Robocar R&D is moving fast in Singapore, and this week, the National University of Singapore (NUS) announced they will be doing a live public demo of their autonomous golf carts over a course with 10 stops in the Singapore Chinese and Japanese Gardens. The public will be able to book rides online, and then summon and direct the vehicles with their phones. The vehicles will have a touch tablet where the steering wheel will go. Rides will be free, and will take place Oct. 23-25, Oct. 30-31 and Nov. 1.
This is not the first such public demo – the CityMobil2 demonstration in Sardinia ran in August on a stretch of beachfront road blocked to cars but open to bicycles, service vehicles and pedestrians. Where the Sardinia project offered only a linear route, the Singapore project press release includes maps showing that the route is non-linear. Both projects have very low maximum driving speeds of 10km/hour.

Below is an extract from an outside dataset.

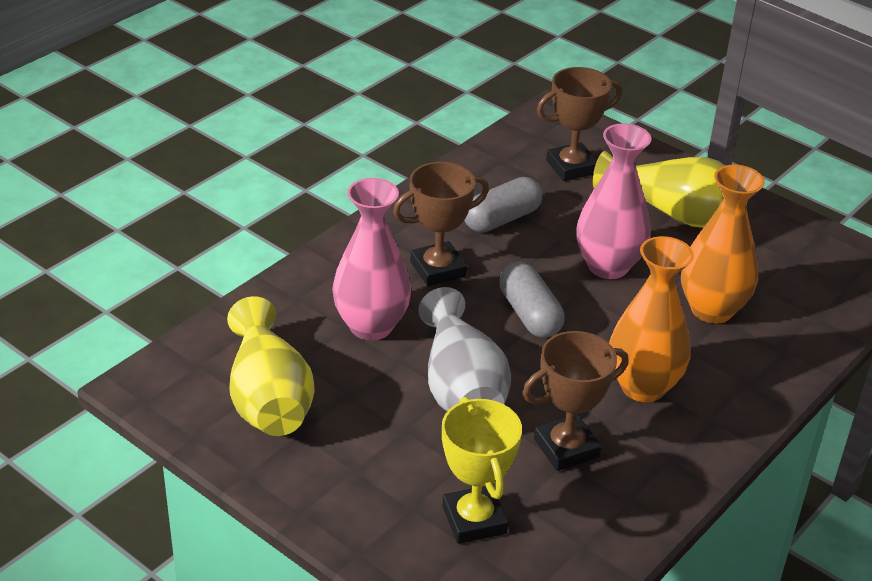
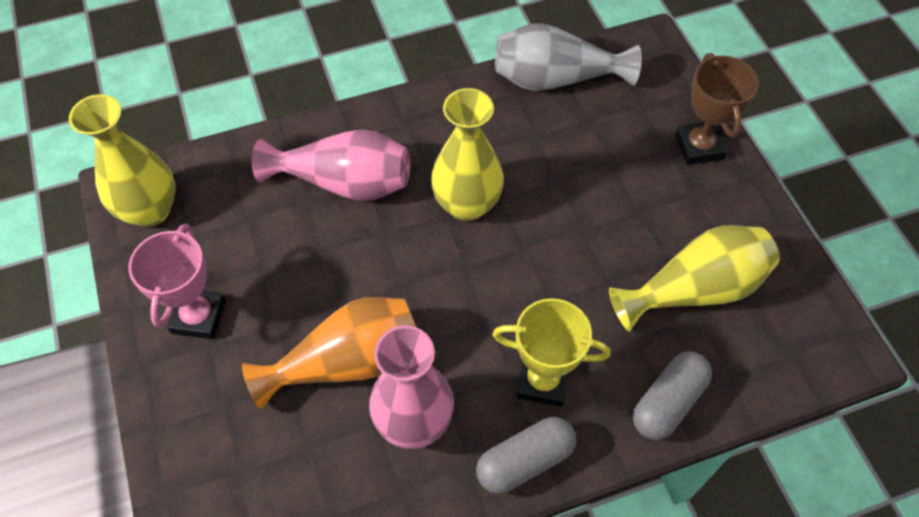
brown trophy: 3 -> 1
orange vase: 2 -> 1
pink trophy: 0 -> 1
yellow vase: 2 -> 3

The Singapore project will also mix with pedestrians, but the area is closed to cars and bicycles. (They have previously demonstrated not just detecting pedestrians but driving around them – provided they stay still, but it’s not clear whether the current project includes that ability). There will be two safety officers on bicycles riding behind the golf carts, able to shut them down if any problem presents, and speed will also be limited.
Singapore is interesting because they have a long history of transportation innovation, and good reason for it. As a city-state, it’s almost all urban, and transportation is a real problem. That’s why congestion charging was first developed in Singapore. Other innovations have also been started there; for example, every vehicle in Singapore has a transponder, and they used for a variety of purposes including congestion tolling and seamless parking payment in almost all parking lots.
Six months ago I had the chance to visit A*STAR, Singapore’s government funded national R&D centre, as well as the car project at the National University of Singapore (NUS). Then in late August, I visited Singapore again to give an address at a special conference announcing a government-sponsored collaboration involving their Ministry of Transport, the Land Transport Authority and A*STAR. I had a chance to meet the minister and sit down with officials to talk about their plans, and at the conference, there were demos of vehicles, including one from Singapore Technologies, which primarily does military contracting.
In spite of its history, Singapore tends toward conservatism — and this might dampen their pace of innovation. While this joint project is a good start, I advised them that, in my view, private projects will be able to move faster than public sector ones.
The NUS project is a collaboration with MIT, involving professor Emilio Frazzoli.